H ace unos meses murió uno de los mejores poetas que ha dado esta ciudad.
Se llamaba Eduardo Apodaca y era una persona buena, buena, buena, y un tipo extraordinario y original al que además de escribir, le gustaba leer, pensar, jugar al ajedrez y charlar.
Se le partió el corazón de repente, cuando aún tenía mucha vida por vivir y muchos versos que inventar, pero dejó en sus libros un mundo sensible, lleno de belleza y humanidad, en el que conviven atardeceres, animales, amigos y experiencias.

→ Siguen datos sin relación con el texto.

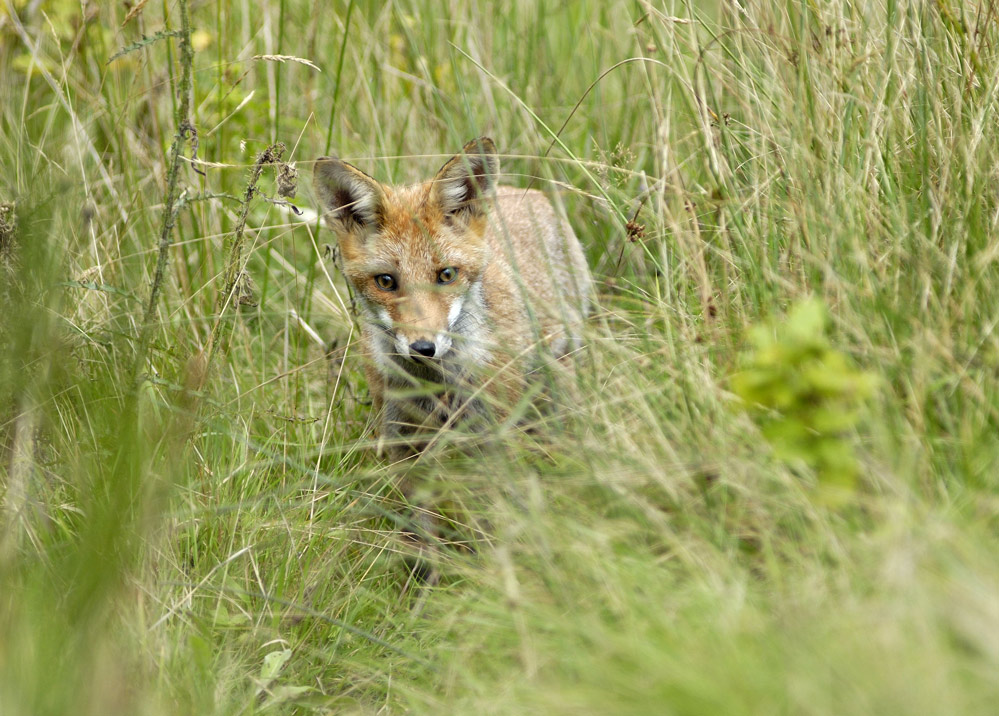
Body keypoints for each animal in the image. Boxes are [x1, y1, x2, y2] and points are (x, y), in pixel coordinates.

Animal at [314, 137, 592, 456]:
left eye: (446, 275)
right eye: (385, 281)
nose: (423, 348)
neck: (434, 384)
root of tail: (529, 192)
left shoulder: (495, 431)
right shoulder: (397, 435)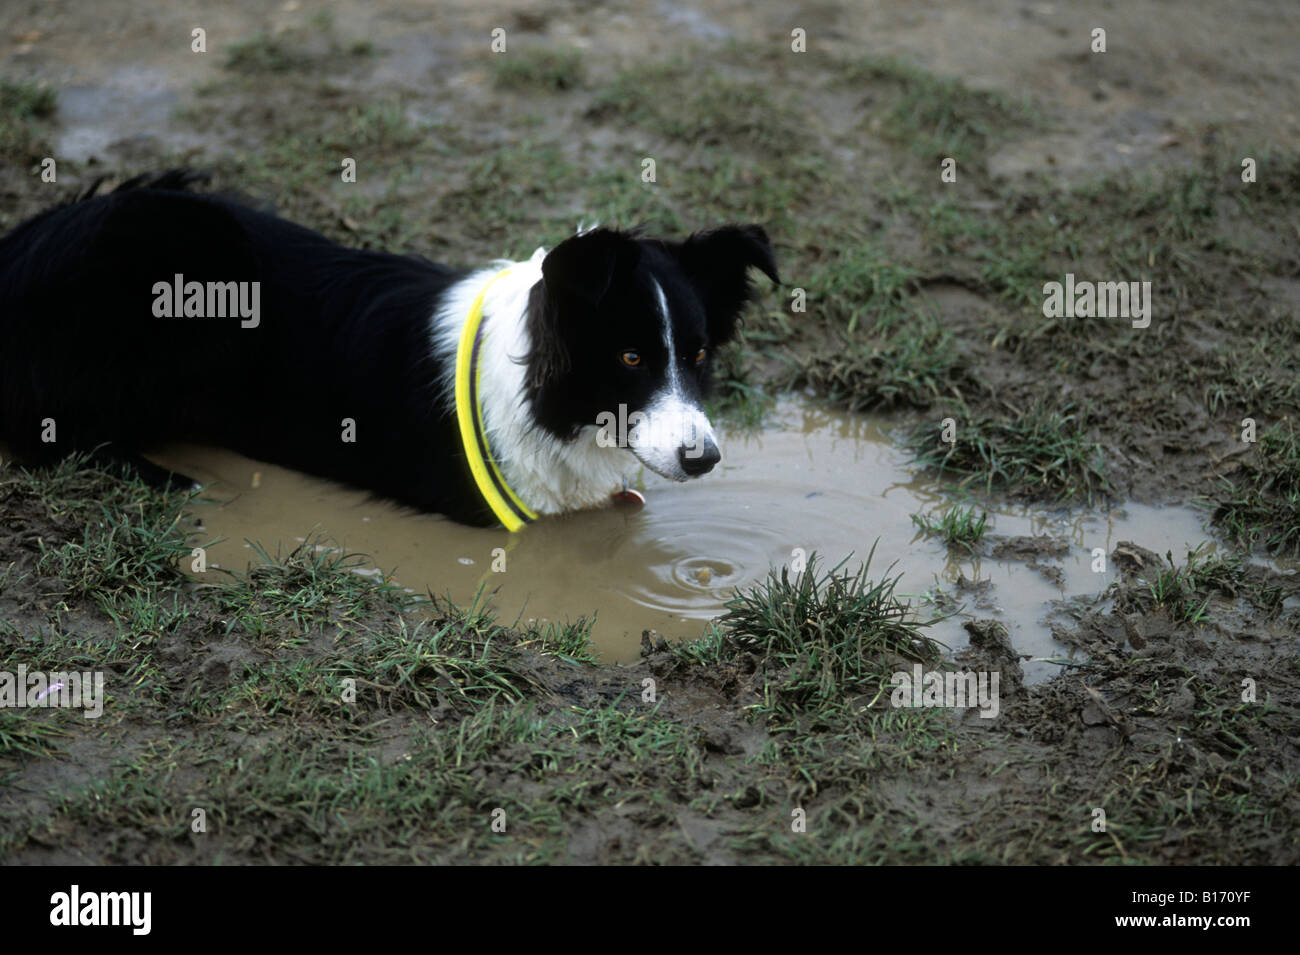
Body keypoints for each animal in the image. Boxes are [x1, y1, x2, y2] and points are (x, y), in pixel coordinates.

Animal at [0, 174, 774, 530]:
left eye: (698, 356)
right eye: (631, 359)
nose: (704, 459)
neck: (543, 399)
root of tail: (24, 245)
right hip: (192, 256)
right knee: (46, 430)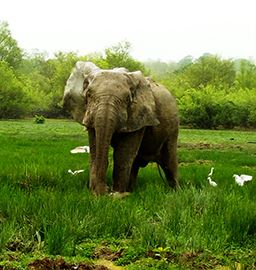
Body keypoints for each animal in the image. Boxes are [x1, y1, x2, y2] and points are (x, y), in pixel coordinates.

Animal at [63, 62, 179, 195]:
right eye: (88, 95)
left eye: (127, 99)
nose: (107, 190)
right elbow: (95, 152)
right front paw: (99, 194)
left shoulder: (138, 116)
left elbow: (122, 154)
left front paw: (117, 195)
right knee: (135, 163)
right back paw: (131, 190)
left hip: (173, 129)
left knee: (169, 162)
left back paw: (176, 192)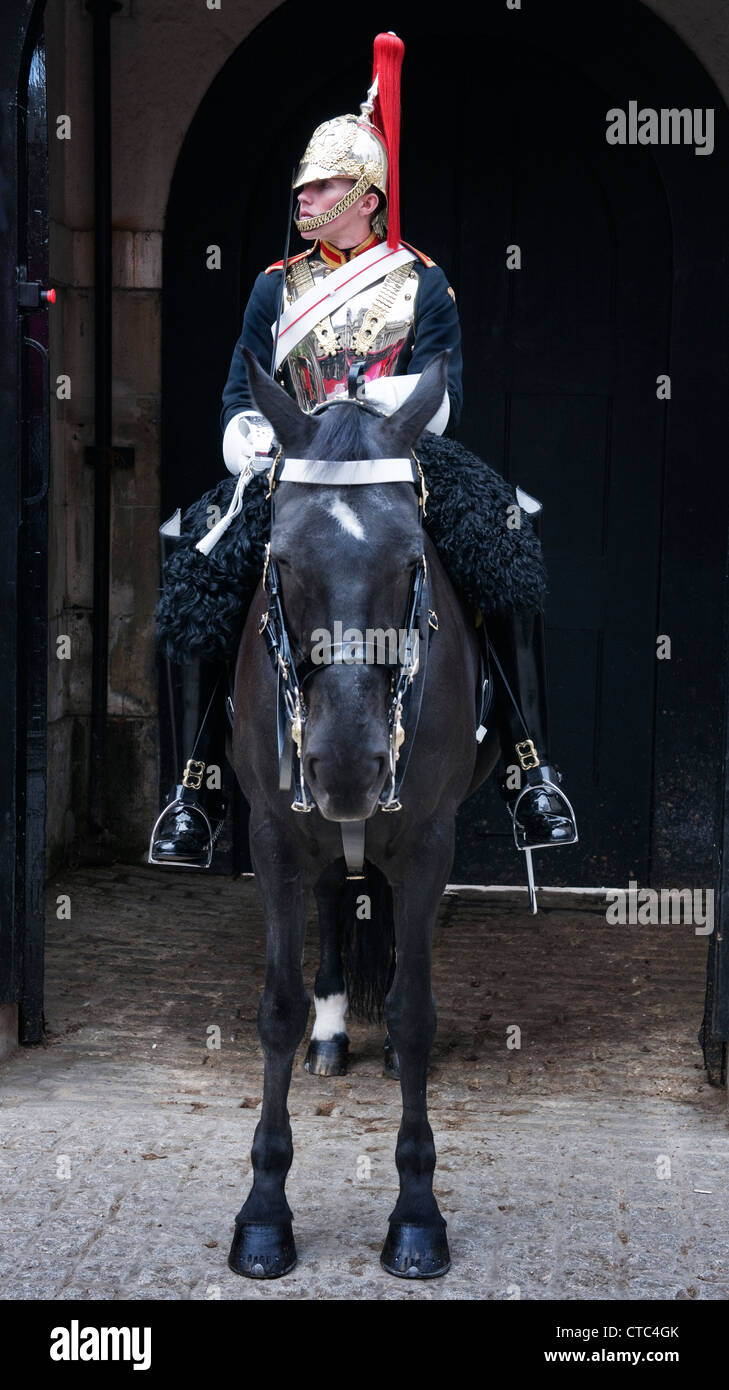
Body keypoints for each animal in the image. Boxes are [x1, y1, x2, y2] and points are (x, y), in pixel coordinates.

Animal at [227, 348, 500, 1279]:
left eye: (412, 558)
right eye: (279, 557)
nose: (346, 764)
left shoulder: (426, 846)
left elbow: (415, 1014)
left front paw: (416, 1216)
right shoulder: (273, 839)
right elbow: (275, 1009)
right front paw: (263, 1215)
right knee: (334, 905)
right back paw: (332, 1034)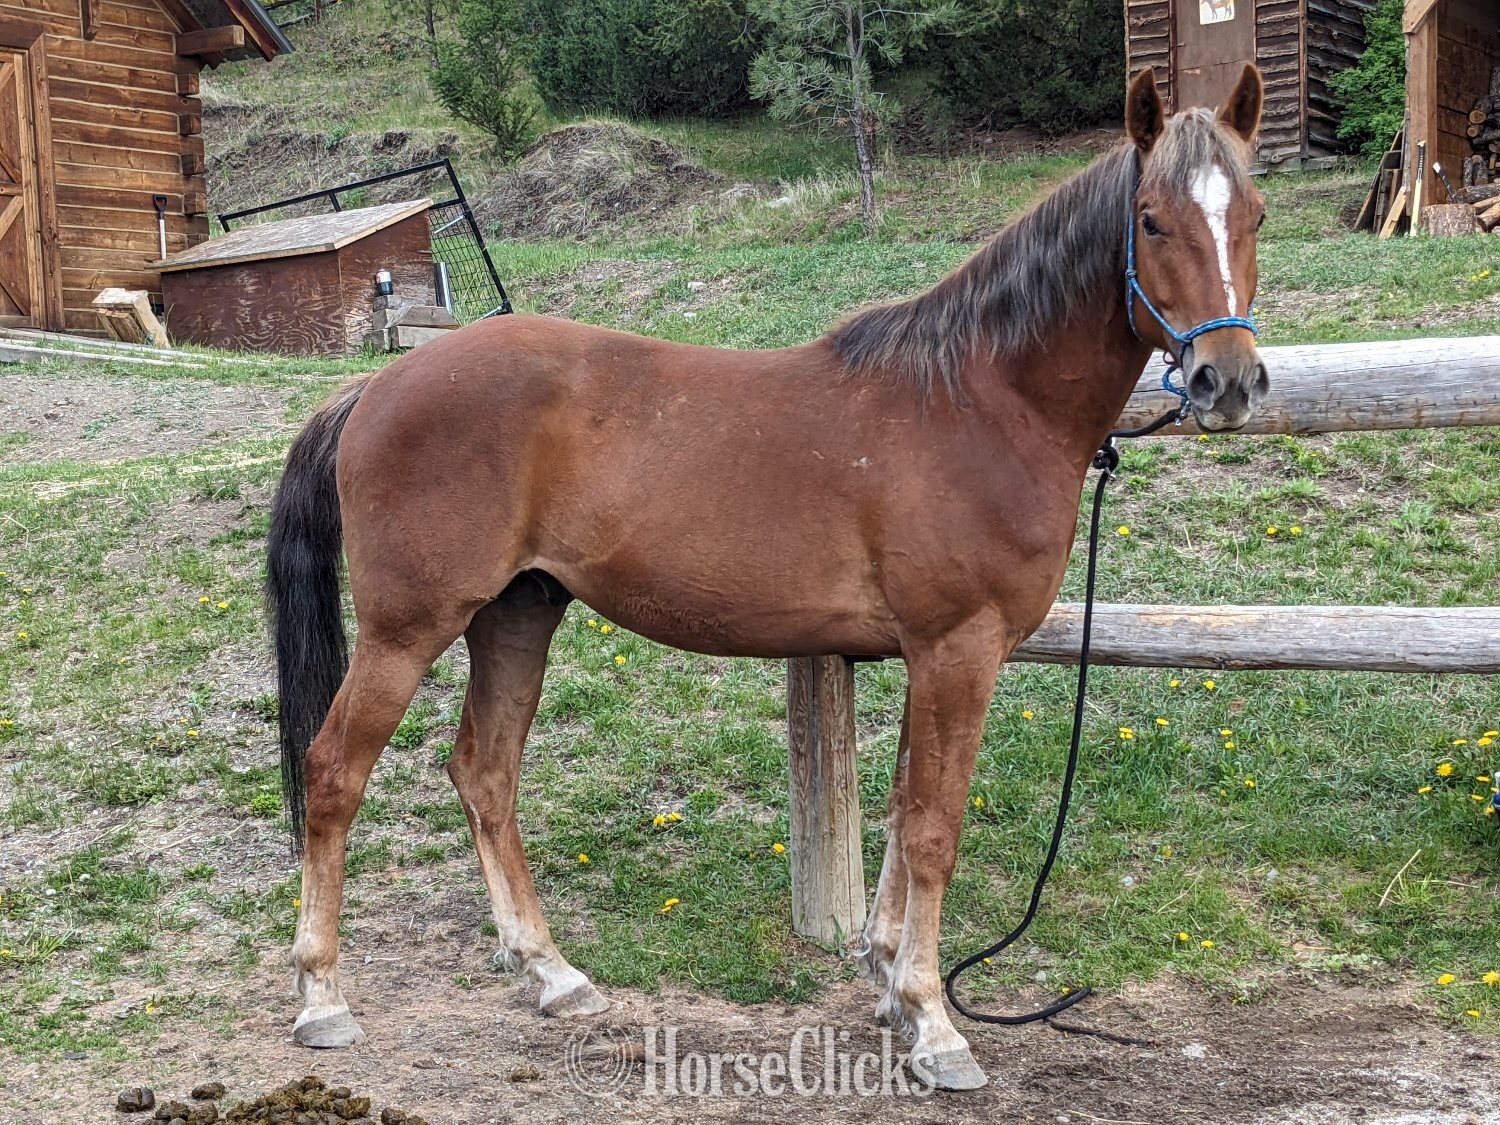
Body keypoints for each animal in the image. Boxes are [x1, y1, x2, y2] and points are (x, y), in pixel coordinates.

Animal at [265, 65, 1267, 1091]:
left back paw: (552, 974)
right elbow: (934, 828)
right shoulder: (959, 648)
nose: (1227, 381)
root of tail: (377, 386)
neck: (980, 399)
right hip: (408, 629)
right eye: (1151, 220)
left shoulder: (927, 655)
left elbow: (902, 813)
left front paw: (888, 982)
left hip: (515, 616)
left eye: (1255, 215)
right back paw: (322, 996)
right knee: (334, 773)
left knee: (484, 774)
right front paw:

Pienso a menudo en Eduardo y le recuerdo especialmente cuando camino por el parque y veo colarse la luz entre las hojas de los árboles.
Compartí con él esos paseos, y cenas, viajes, amistades, lecturas... y aunque su muerte me produce rabia y pena, no dejo de alegrarme por haberle conocido y tratado, porque el mundo -y mi mundo- han sido mejores gracias a su amistad.
El jueves se leerán sus poesías en la Biblioteca de Bidebarrieta y será triste, pero le recordaremos como se merece: escuchando sus palabras, sus ricos, plenos, hermosos poemas. Aunque ahora escuezan y duelan.